**What you are asked to do:** All that is needed is every line of the listing below that has "enfermedad".

▼

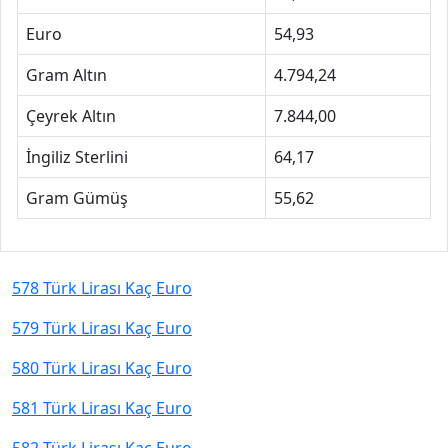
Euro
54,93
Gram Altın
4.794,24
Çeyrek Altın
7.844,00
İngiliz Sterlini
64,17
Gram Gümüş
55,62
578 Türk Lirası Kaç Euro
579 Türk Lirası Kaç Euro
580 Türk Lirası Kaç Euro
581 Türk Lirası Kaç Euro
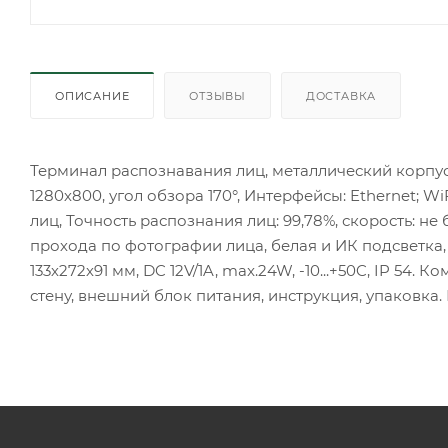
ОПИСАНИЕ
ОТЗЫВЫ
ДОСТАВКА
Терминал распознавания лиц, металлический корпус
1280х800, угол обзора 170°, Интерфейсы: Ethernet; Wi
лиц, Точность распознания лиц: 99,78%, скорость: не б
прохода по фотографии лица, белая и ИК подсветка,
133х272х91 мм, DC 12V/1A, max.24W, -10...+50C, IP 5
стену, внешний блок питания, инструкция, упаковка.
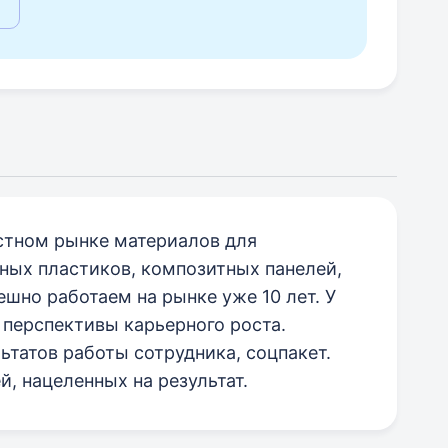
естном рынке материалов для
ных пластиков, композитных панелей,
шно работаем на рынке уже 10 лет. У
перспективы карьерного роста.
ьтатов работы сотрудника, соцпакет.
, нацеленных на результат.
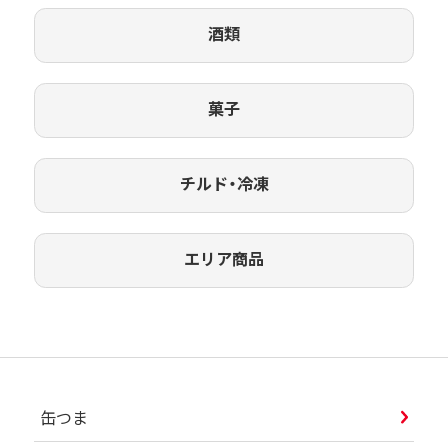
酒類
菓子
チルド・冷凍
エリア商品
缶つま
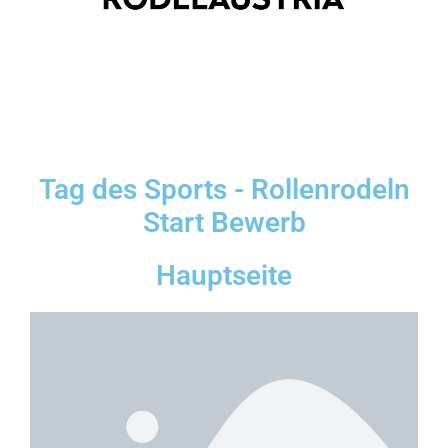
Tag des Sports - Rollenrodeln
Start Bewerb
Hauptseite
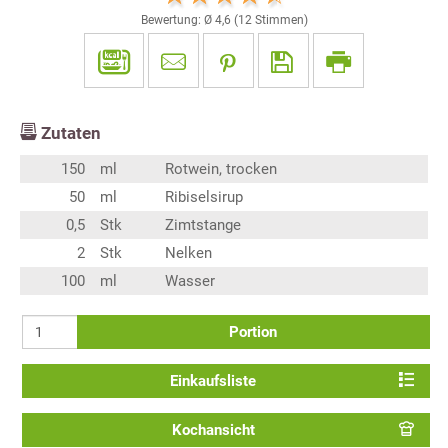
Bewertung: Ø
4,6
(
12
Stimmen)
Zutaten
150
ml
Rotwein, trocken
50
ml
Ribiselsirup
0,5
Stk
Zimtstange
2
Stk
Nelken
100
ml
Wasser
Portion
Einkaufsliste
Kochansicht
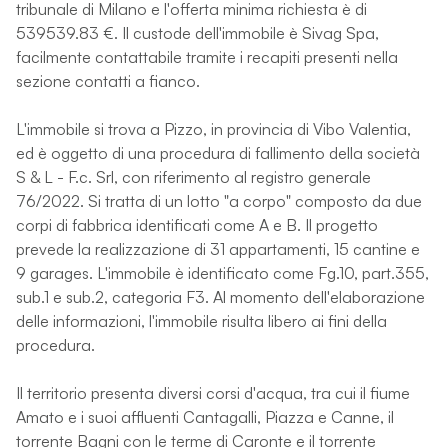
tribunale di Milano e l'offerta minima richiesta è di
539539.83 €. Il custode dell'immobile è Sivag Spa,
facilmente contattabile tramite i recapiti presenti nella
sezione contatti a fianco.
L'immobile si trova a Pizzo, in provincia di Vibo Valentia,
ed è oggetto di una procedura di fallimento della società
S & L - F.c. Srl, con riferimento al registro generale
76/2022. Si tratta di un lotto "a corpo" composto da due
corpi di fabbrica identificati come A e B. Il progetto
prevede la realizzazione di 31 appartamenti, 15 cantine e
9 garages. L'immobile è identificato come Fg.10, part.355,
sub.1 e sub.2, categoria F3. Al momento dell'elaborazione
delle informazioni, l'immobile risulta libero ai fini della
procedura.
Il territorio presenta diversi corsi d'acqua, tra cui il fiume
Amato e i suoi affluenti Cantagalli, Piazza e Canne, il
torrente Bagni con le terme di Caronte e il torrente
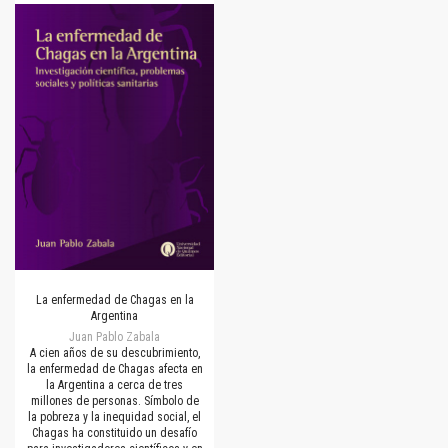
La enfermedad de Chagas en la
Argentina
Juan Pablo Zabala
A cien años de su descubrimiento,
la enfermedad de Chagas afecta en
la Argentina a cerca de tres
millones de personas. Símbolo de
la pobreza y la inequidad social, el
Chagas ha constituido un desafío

▲

**Task output:**
La enfermedad de Chagas en la
la enfermedad de Chagas afecta en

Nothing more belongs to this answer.